On 01/30/2012 06:26 PM, Mick Roderick wrote:
Hi all,
Yes a great discussion and timely for me too, as I was sitting next to Nikolas on the way out on the weekend's Wollongong pelagic and commented how the Port Stephens trips were going well...but that I was still not on top of the Sooty vs Short-tailed identification thing! It has always fascinated me how it seems to be something many observers take for granted but I have always grappled with it. Chris's comments below make me feel a lot better! I have been on pelagics where some of the most experienced sea-birders around have argued the ID of a shearwater that was confidently called as "Sooty" or "Short-tailed". Unfortunately I didn't see the bird in question but I do have to back-up what Nikolas said about flight pattern etc being important.

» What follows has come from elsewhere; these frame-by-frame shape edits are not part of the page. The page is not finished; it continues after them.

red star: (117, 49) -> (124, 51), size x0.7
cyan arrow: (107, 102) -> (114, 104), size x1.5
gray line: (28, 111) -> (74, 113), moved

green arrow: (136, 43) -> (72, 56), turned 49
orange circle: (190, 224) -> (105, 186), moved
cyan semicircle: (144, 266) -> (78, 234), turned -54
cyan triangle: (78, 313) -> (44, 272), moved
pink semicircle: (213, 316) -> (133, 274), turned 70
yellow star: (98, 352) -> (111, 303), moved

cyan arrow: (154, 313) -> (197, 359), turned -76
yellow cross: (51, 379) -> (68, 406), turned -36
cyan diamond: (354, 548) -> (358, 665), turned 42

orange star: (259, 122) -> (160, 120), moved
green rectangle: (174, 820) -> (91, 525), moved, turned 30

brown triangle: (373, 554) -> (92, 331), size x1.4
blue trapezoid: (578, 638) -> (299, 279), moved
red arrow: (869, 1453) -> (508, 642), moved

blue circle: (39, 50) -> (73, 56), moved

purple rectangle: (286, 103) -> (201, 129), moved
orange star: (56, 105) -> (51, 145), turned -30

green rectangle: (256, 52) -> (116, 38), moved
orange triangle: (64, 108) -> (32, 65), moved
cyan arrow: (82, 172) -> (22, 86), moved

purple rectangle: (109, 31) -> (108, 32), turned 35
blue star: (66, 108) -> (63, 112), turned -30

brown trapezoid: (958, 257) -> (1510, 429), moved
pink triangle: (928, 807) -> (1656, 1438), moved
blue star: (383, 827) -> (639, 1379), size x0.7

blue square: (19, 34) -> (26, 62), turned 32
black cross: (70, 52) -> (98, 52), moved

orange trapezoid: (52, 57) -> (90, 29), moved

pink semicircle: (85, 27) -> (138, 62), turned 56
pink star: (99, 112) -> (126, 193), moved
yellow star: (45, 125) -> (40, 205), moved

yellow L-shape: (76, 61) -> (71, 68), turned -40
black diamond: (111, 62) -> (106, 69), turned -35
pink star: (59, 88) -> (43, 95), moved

Sometimes being there on the day can make all the difference and I think that the filtering-in-the-brain that Chris talks about is more likely to be confused by lighting than behavioual traits observed in situ. Maybe I'm wrong? Identifying from photos can be fraught with danger I guess is my point (not always, but I've seen numerous birds misidentified in images, especially Jaegers and Terns). I'm just not sure if I would agree that photos provide an unbiased view but I know what you mean by that Chris. But often any comparisons can be useful, even if the birds aren't necessarily very similar. Currently a few of us are sorting out Swifts and Swiftlets from Christmas Island and I have to say that although it is a daunting group, being in a situation where there are clearly 'different' species above you flying around, having the luxury of comparing relative sizes and flight patterns etc gives a big headstart, ahead of what can often be picked up in photographs of birds like that.